Mecanismos (y anti-mecanismos) para crear, creer y coexistir
Desde el principio de los tiempos, el ser humano necesitó determinadas estructuras que le permitieran no solo entender el mundo, sino “comprenderse” dentro de las dinámicas que estas propias estructuras creaban y afianzaban. Así mecanismos sociales, religiosos, políticos… comenzaron a estandarizar y jerarquizar la vida. El lenguaje —pues era necesario un sistema común de signos y símbolos para que estas funcionaran— abrió las puertas a algoritmos, normas, procedimientos… y a las instituciones. Crear, creer y coexistir, exposición de Liz Maily González Hernández y Juan José Ricardo Peña (Jota) inaugurada en las recientes Romerías de Mayo y abierta al público en la Sala Pequeña del Centro Provincial de Arte de Holguín, es una cartografía de las estructuras que nos rigen.
La historia de la civilización es justamente la historia de los mecanismos sociales. Estos sostienen un orden simbólico dominante y aunque en tiempos de globalización, hiperconectividad y bajo la ya pálida sombra de la “aldea global” de McLuhan, poseen variaciones en dependencia de los sistemas políticos, religiosos y/o culturales, mantienen idéntica esencia porque parten, justamente, de aquellas primeras estructuras básicas. Las obras de Liz Maily y Juan José se inscriben, a la par que lo cuestionan, en un orden del que están conscientes, pues saben que hemos firmado un viejo «contrato social». Siendo parte de las mismas maquinarias que impugnan —instrumentos que no han dejado de regir las normas con que se ha levantado y dinamitado, incluso, la tradición de las artes visuales en la que inscriben su trabajo— ambos artistas buscan “ilustrar”, desde sus perspectivas, la de dos jóvenes creadores nacidos y formados en la Cuba del siglo XXI, las jerarquías y los conflictos sociales que estructuran nuestra vida.

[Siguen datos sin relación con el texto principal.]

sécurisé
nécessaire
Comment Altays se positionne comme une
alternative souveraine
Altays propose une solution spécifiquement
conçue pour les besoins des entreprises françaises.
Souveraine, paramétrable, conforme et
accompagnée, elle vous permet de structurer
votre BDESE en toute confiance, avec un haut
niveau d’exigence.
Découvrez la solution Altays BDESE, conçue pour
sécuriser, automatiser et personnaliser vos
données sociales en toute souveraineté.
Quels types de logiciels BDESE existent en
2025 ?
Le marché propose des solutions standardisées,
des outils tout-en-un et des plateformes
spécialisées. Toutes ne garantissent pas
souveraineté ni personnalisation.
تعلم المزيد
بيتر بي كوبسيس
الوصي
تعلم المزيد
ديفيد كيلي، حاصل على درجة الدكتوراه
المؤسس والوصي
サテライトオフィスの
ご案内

Entre la crítica y la reflexión, la muestra examina las estructuras simbólicas que organizan la sociedad y condicionan la experiencia humana.

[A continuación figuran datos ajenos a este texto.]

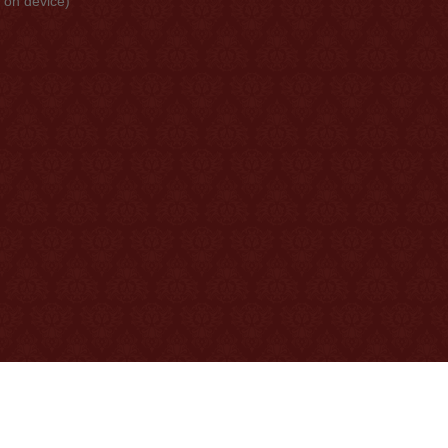
t on device)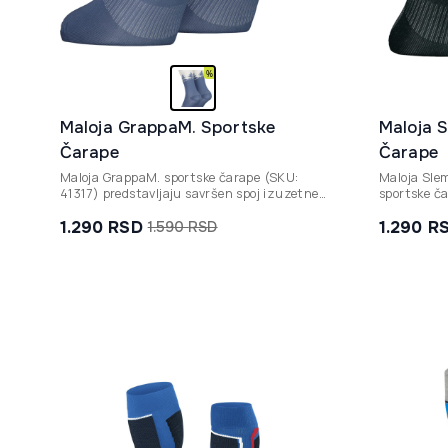
Maloja GrappaM. Sportske
Maloja 
Čarape
Čarape
Maloja GrappaM. sportske čarape (SKU:
Maloja Sle
41317) predstavljaju savršen spoj izuzetne
sportske ča
funkcionalnosti, udobnosti i modernog
planinskim
dizajna inspirisanog prirodom.
elastične m
1.290
RSD
1.290
R
1.590
RSD
Originalna
Trenutna
Original
Trenutn
izuzetan k
cena
cena
cena
cena
je
je:
je
je:
bila:
1.290 rsd.
bila:
1.290 rs
1.590 rsd.
1.590 rs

Por tanto, es la Cuba del siglo XXI, con sus problemáticas, singularidades y matices, la que centra sus ideas, aunque los conceptos con los que trabajan, al ser universales, se desligan de las “alusiones identitarias” más inmediatas que sí preocuparon a generaciones anteriores. Ideología y poder, Estado y arte, familia y memoria. Esas son algunas de las coordenadas de esta exposición de Liz Maily y Juan José. En las piezas, mayormente instalativas, exploran ese “orden simbólico dominante”, por lo que encontramos cuestionamientos a la geopolítica y la emigración y su impacto en el ámbito familiar; a la escuela como mecanismo ideológico que resulta, asimismo, un espacio donde el Estado produce sujetos y categorías simbólicas como “ciudadano”, “trabajador” y “patriota”; a la transmutación del individuo en objeto utilitario y a la deshumanización como forma de producción en la contemporaneidad. Incluso les preocupa la naturaleza del discurso creativo y la parálisis institucional en las dinámicas artísticas.

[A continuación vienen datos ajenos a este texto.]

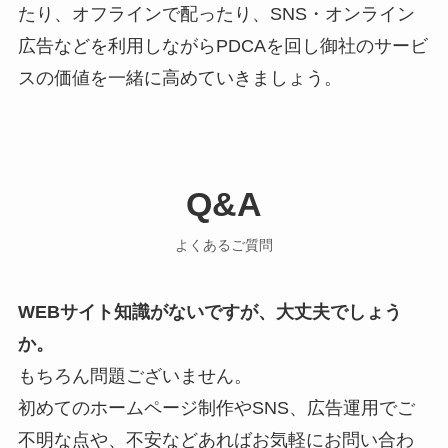
たり、オフラインで配ったり、SNS・オンライン
広告などを利用しながらPDCAを回し御社のサービ
スの価値を一緒に高めていきましょう。
Q&A
よくあるご質問
WEBサイト知識がないですが、大丈夫でしょう
か。
もちろん問題ございません。
初めてのホームページ制作やSNS、広告運用でご
不明な点や、不安などあればお気軽にお問い合わ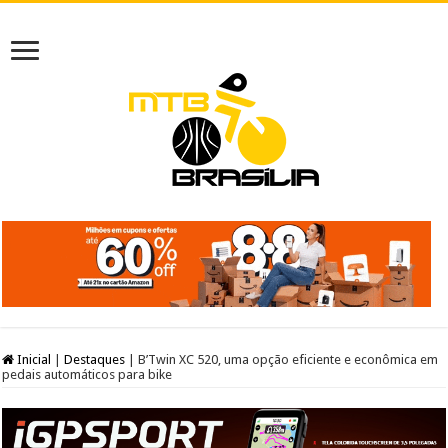
Inicial
|
Destaques
|
B’Twin XC 520, uma opção eficiente e econômica em
pedais automáticos para bike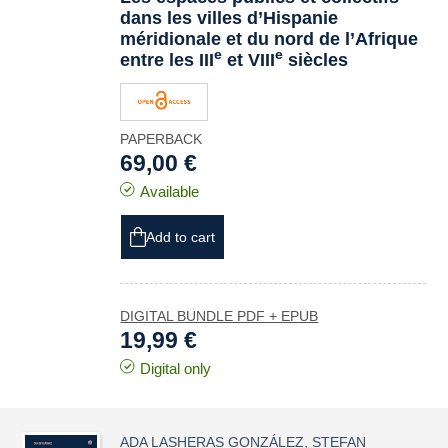
dans les villes d’Hispanie
méridionale et du nord de l’Afrique
e
e
entre les III
et VIII
siècles
PAPERBACK
69,00 €
Available
Add to cart
DIGITAL BUNDLE PDF + EPUB
19,99 €
Digital only
ADA LASHERAS GONZÁLEZ
,
STEFAN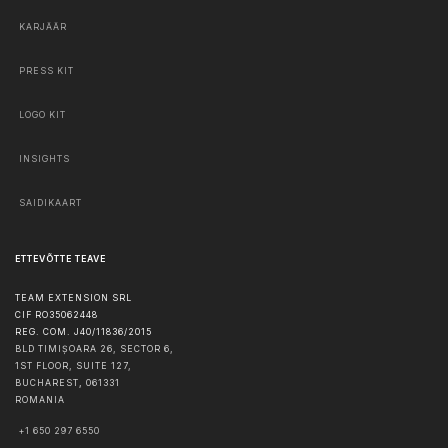
KARJÄÄR
PRESS KIT
LOGO KIT
INSIGHTS
SAIDIKAART
ETTEVÕTTE TEAVE
TEAM EXTENSION SRL
CIF RO35062448
REG. COM. J40/11836/2015
BLD TIMIȘOARA 26, SECTOR 6,
1ST FLOOR, SUITE 127,
BUCHAREST
,
061331
ROMANIA
+1 650 297 6550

Lo hacen no solo desde los códigos de la contemporaneidad digitalizada en que se desenvuelven, sino también volviendo a la tradición y la historia del arte: desde la Venus de Willendorf a los retratos funerarios de Fayum. A ellos les preocupa la vulnerabilidad y el agotamiento social y que esa “libertad” enarbolado acabe siendo el resultado de la asunción de normas que imponen estos mecanismos sociales. Liz Maily y Juan José nos hablan en sus obras de arte, ideas, motivaciones, ideologías, política, realidad y percepciones. Vuelven a Holguín para pedirnos crear, creer y coexistir (podríamos alternar el orden). La petición no es sencilla y nos dejará varias interrogantes. Sus mecanismos desde el principio —y ellos lo saben— han sido nuestros.